## The task
Task for the records below: copy exactly from the first line on, stopping once the line with "أكياس قرقيعان" is copied, and leave out the pictures.

** Opening Data shown block **

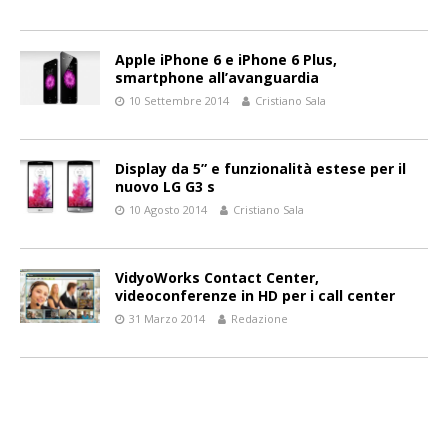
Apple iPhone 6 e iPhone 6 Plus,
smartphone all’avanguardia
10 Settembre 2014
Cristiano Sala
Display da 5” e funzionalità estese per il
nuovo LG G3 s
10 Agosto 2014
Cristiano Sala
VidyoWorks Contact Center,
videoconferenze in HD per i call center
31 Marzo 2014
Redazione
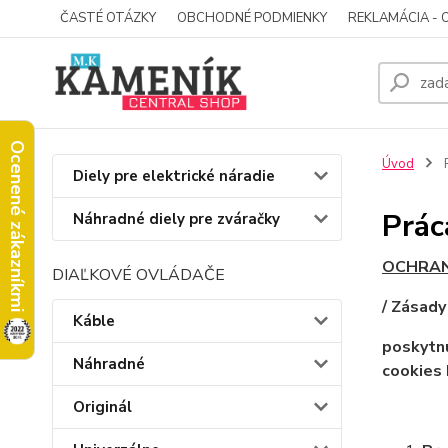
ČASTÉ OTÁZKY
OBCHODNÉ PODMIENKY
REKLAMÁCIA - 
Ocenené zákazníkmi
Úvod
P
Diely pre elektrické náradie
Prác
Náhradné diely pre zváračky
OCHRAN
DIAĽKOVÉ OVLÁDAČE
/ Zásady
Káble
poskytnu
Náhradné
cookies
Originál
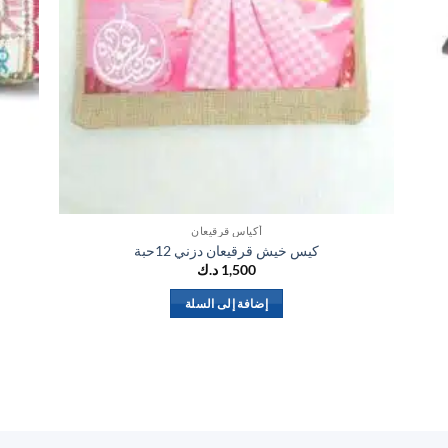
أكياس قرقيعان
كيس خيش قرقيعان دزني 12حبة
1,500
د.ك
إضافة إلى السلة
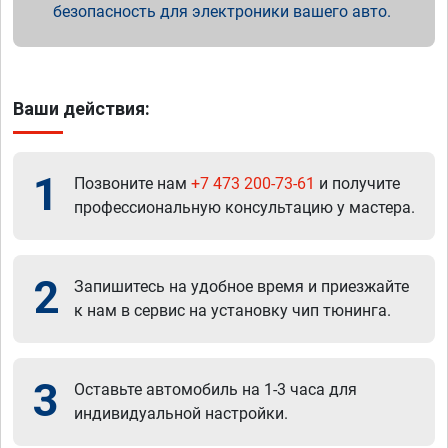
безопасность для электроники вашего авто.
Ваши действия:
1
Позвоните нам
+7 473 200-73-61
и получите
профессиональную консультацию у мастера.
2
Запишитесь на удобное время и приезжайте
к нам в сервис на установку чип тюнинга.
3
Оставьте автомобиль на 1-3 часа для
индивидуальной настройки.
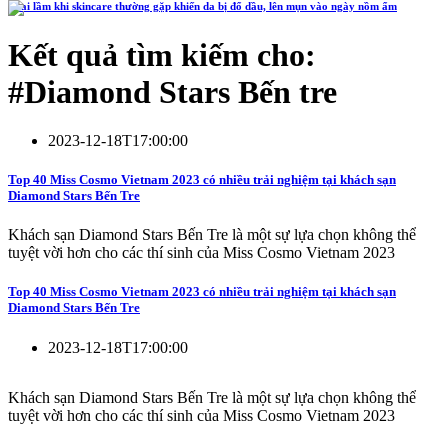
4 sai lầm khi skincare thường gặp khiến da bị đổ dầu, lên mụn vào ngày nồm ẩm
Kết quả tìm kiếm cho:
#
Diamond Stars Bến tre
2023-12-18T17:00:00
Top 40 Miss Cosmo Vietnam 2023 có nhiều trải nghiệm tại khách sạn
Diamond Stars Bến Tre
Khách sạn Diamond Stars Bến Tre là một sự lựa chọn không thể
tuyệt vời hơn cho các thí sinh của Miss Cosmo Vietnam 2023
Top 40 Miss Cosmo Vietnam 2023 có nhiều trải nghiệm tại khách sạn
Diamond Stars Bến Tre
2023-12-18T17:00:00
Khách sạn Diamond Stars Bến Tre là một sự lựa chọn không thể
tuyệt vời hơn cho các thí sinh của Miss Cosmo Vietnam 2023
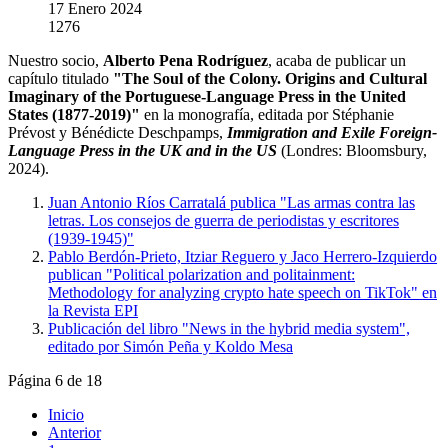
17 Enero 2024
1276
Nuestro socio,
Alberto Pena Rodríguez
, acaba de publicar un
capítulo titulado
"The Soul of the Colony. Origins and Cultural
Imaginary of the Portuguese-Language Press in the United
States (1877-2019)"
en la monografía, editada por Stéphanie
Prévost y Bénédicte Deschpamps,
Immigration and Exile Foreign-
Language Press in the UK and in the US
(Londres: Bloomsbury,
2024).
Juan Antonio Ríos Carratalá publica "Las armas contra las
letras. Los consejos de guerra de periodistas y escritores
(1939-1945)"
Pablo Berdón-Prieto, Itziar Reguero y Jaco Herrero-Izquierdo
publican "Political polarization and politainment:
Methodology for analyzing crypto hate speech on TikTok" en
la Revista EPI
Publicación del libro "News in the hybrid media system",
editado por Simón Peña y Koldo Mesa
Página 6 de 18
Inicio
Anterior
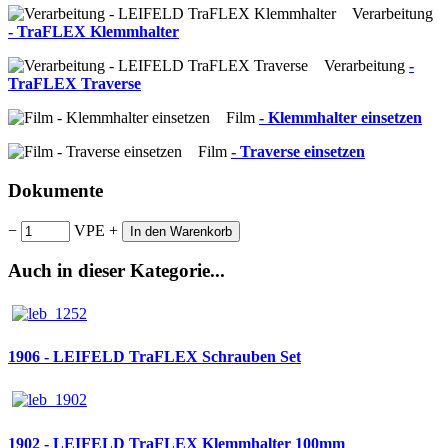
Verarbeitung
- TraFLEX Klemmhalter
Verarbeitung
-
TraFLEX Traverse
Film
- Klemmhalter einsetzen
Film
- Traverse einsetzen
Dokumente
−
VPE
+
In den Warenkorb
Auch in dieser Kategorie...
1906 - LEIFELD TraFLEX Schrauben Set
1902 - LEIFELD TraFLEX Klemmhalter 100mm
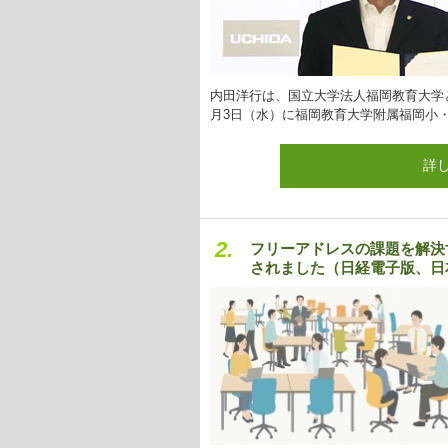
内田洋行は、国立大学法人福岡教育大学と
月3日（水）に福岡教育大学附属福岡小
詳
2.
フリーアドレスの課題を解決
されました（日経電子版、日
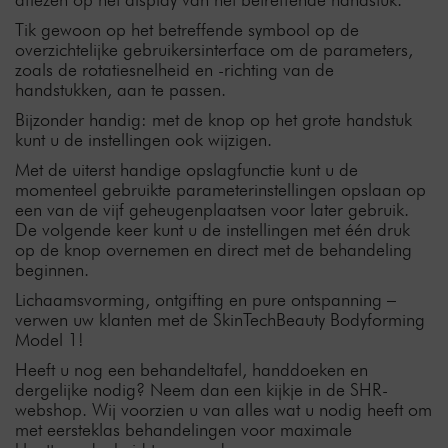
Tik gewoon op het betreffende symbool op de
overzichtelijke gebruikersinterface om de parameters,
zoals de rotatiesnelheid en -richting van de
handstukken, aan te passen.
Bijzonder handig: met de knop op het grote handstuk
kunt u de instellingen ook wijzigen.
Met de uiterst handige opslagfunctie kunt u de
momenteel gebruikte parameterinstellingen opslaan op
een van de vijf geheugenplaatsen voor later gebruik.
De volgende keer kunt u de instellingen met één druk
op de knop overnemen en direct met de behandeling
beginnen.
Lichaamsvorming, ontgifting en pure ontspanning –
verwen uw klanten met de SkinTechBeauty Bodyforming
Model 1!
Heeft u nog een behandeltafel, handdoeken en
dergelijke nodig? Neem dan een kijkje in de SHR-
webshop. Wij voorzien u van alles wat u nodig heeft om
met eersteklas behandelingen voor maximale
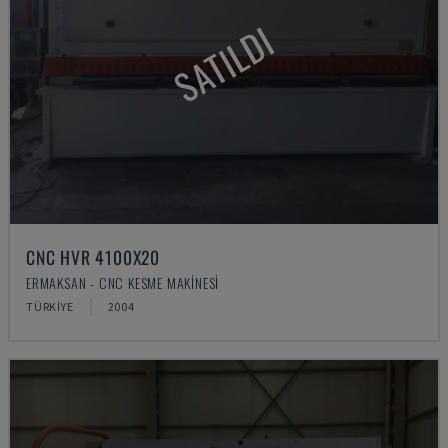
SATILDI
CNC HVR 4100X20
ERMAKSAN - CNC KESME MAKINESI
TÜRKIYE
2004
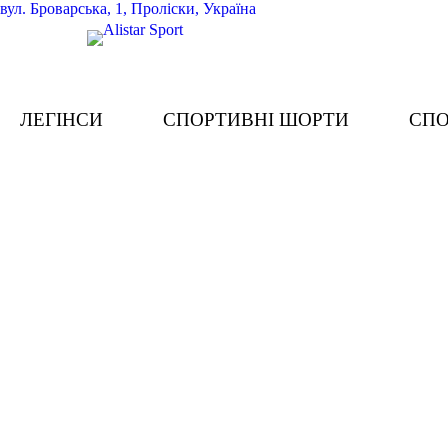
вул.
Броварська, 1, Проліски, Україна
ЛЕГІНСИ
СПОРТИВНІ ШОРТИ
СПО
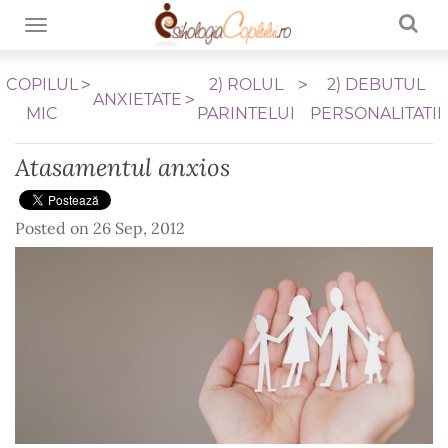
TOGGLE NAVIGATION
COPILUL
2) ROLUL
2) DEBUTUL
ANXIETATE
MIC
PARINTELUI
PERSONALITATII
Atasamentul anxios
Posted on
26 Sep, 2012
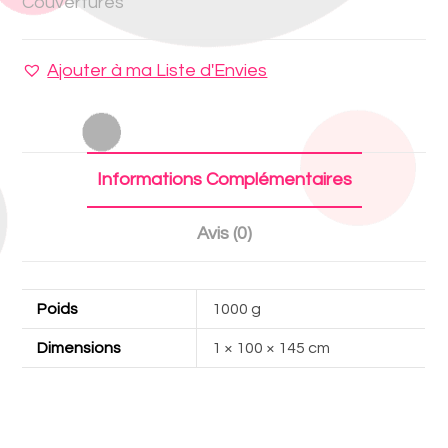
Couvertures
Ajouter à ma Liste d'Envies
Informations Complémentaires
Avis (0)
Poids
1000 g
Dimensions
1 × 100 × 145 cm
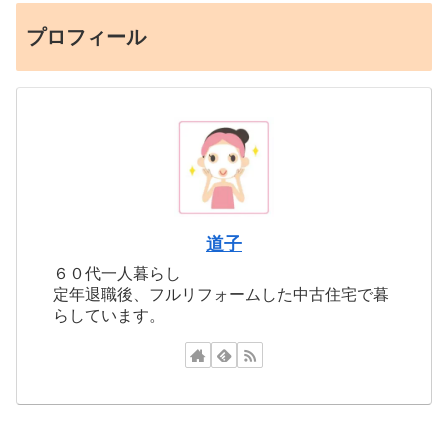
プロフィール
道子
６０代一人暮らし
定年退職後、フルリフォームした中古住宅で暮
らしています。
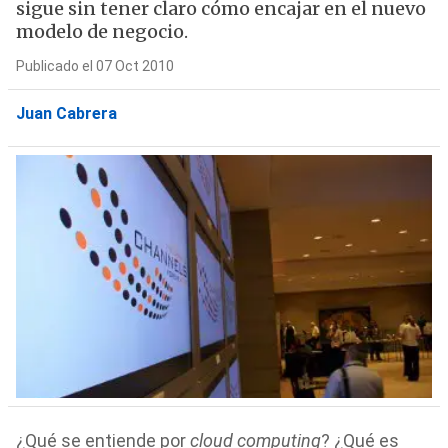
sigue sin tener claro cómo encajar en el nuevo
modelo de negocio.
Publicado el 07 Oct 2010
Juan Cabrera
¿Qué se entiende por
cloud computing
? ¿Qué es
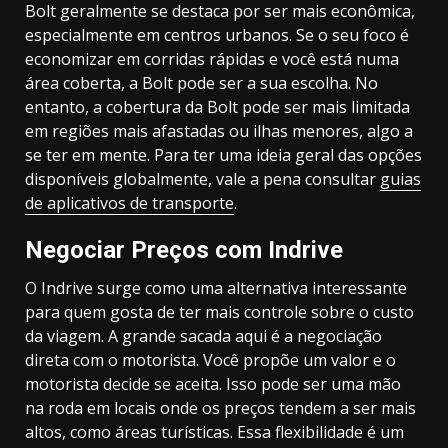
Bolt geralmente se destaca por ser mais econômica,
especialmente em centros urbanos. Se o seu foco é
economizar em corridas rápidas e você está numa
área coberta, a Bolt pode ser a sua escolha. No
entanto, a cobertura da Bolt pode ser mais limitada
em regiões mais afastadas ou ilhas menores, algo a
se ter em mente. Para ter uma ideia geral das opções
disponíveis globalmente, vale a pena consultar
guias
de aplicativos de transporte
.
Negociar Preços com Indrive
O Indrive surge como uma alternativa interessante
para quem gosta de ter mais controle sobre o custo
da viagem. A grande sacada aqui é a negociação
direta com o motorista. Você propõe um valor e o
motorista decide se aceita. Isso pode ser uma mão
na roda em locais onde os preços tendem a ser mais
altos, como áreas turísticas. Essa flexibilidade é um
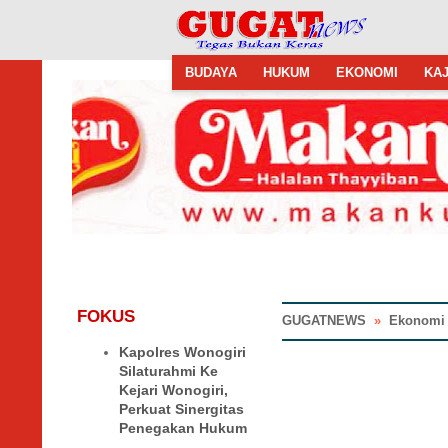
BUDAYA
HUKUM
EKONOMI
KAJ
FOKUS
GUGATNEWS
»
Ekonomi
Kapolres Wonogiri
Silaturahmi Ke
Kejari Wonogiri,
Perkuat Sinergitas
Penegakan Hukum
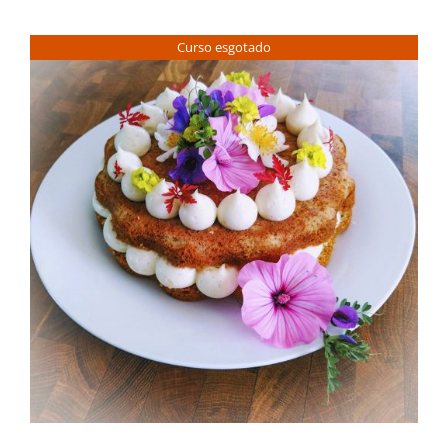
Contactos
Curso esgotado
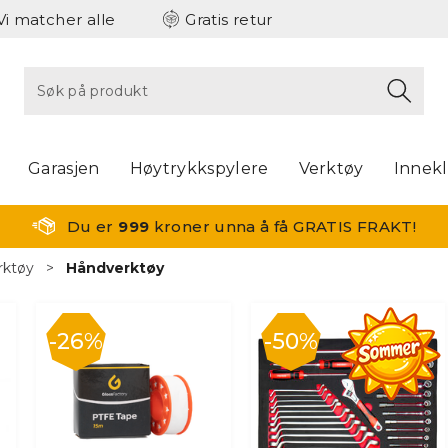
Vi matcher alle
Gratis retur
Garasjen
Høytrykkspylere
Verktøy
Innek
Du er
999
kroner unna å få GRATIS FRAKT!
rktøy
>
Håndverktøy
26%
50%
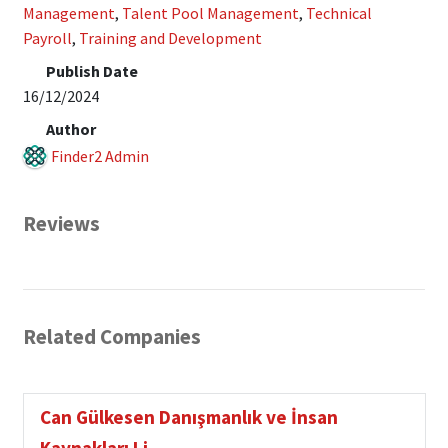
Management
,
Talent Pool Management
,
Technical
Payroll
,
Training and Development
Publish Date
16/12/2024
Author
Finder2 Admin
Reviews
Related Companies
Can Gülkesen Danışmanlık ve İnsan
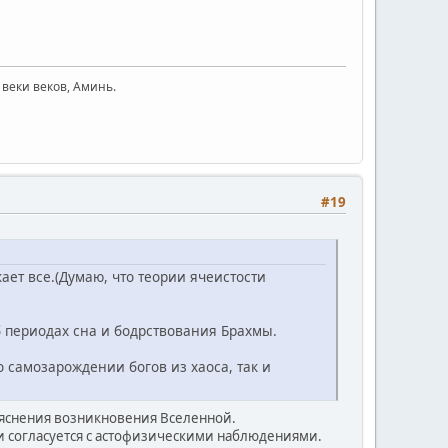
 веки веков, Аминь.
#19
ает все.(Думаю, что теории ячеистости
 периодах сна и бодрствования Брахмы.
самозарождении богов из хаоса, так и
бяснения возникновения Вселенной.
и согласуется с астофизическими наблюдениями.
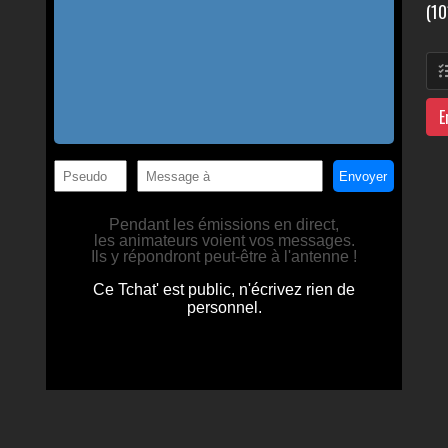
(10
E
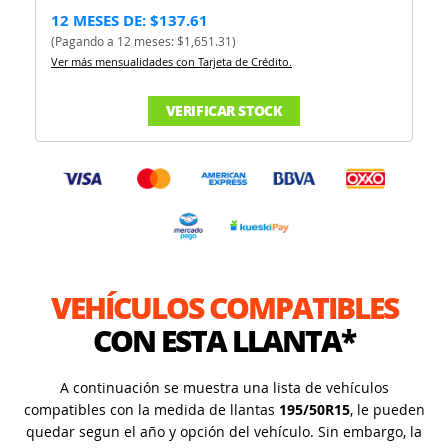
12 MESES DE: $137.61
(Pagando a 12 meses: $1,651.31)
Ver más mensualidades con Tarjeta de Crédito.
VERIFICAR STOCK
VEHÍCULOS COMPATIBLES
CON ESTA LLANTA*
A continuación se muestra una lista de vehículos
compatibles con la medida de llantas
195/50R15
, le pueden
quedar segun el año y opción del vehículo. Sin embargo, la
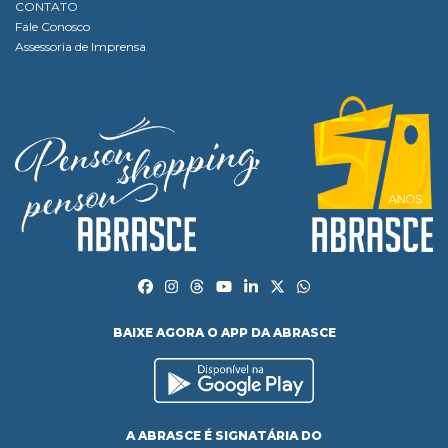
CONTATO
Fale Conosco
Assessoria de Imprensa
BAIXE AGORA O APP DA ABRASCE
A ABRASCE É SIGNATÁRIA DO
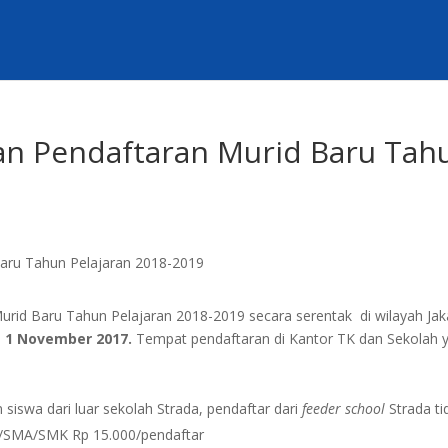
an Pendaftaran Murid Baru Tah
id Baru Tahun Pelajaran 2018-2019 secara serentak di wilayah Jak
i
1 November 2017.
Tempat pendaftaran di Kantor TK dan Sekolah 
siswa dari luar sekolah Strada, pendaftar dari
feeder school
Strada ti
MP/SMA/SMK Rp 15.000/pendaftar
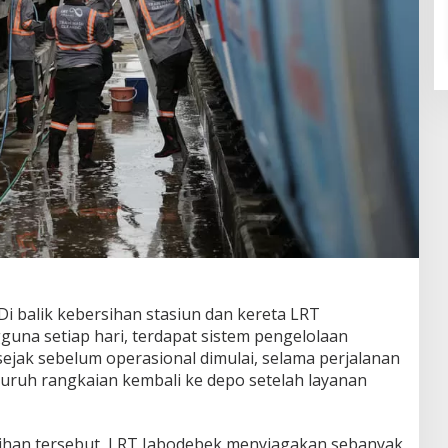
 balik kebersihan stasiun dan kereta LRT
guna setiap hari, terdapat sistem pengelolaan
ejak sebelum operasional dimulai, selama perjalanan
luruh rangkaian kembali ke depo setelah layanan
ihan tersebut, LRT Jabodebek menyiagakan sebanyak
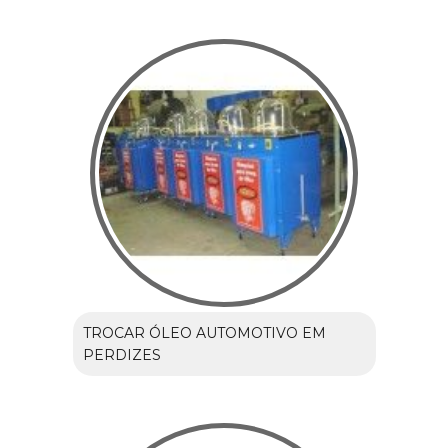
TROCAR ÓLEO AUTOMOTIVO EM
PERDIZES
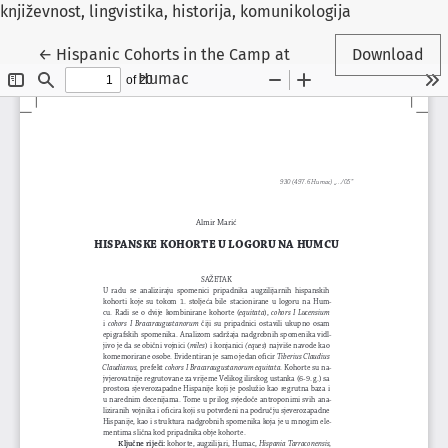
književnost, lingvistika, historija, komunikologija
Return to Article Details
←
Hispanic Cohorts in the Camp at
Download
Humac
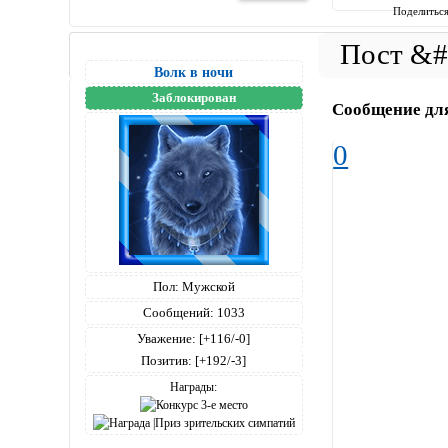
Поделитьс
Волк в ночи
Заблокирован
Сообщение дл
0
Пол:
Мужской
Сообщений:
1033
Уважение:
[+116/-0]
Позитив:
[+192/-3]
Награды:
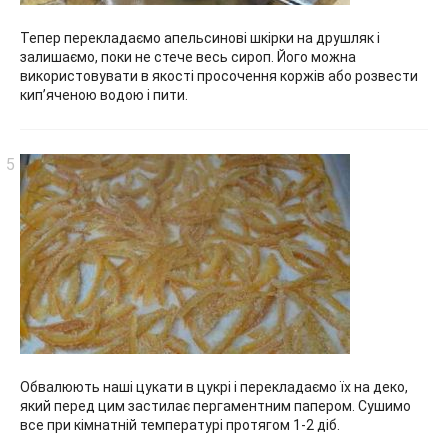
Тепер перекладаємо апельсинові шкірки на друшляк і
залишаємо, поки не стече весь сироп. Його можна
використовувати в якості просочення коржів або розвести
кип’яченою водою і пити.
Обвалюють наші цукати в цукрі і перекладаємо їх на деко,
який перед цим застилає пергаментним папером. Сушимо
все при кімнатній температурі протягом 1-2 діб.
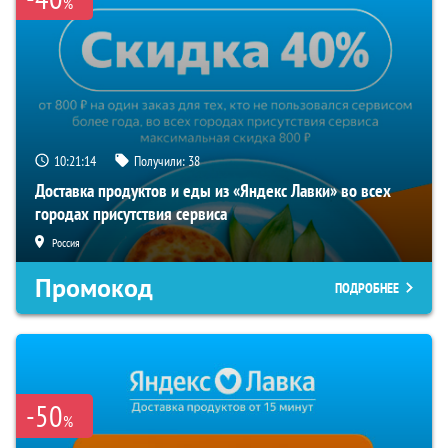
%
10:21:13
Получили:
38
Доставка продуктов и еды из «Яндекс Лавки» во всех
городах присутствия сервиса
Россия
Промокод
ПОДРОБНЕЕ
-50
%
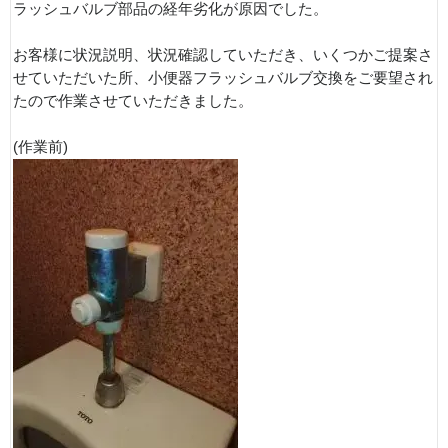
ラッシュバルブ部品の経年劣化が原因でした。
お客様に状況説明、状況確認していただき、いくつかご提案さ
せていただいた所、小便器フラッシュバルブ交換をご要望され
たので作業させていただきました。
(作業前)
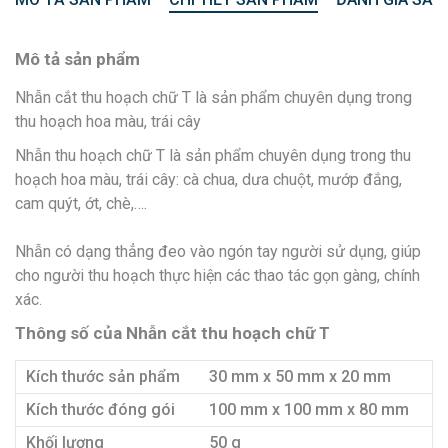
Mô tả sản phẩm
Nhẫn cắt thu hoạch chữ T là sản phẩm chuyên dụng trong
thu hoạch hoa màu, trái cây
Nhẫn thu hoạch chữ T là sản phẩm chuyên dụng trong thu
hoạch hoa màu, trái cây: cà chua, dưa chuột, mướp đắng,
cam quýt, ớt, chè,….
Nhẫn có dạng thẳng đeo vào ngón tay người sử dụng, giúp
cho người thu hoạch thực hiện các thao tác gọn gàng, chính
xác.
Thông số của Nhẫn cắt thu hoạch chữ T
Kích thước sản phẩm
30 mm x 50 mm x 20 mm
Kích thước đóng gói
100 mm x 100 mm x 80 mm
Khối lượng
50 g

** Closing Data shown block **

## Worked solution
Apple iPhone 6 e iPhone 6 Plus,
smartphone all’avanguardia
10 Settembre 2014
Cristiano Sala
Display da 5” e funzionalità estese per il
nuovo LG G3 s
10 Agosto 2014
Cristiano Sala
VidyoWorks Contact Center,
videoconferenze in HD per i call center
31 Marzo 2014
Redazione
ČASTÉ OTÁZKY
OBCHODNÉ PODMIENKY
REKLAMÁCIA - 
Ocenené zákazníkmi
Úvod
P
Diely pre elektrické náradie
Prác
Náhradné diely pre zváračky
OCHRAN
DIAĽKOVÉ OVLÁDAČE
/ Zásady
Káble
poskytnu
Náhradné
cookies
Originál
أكياس قرقيعان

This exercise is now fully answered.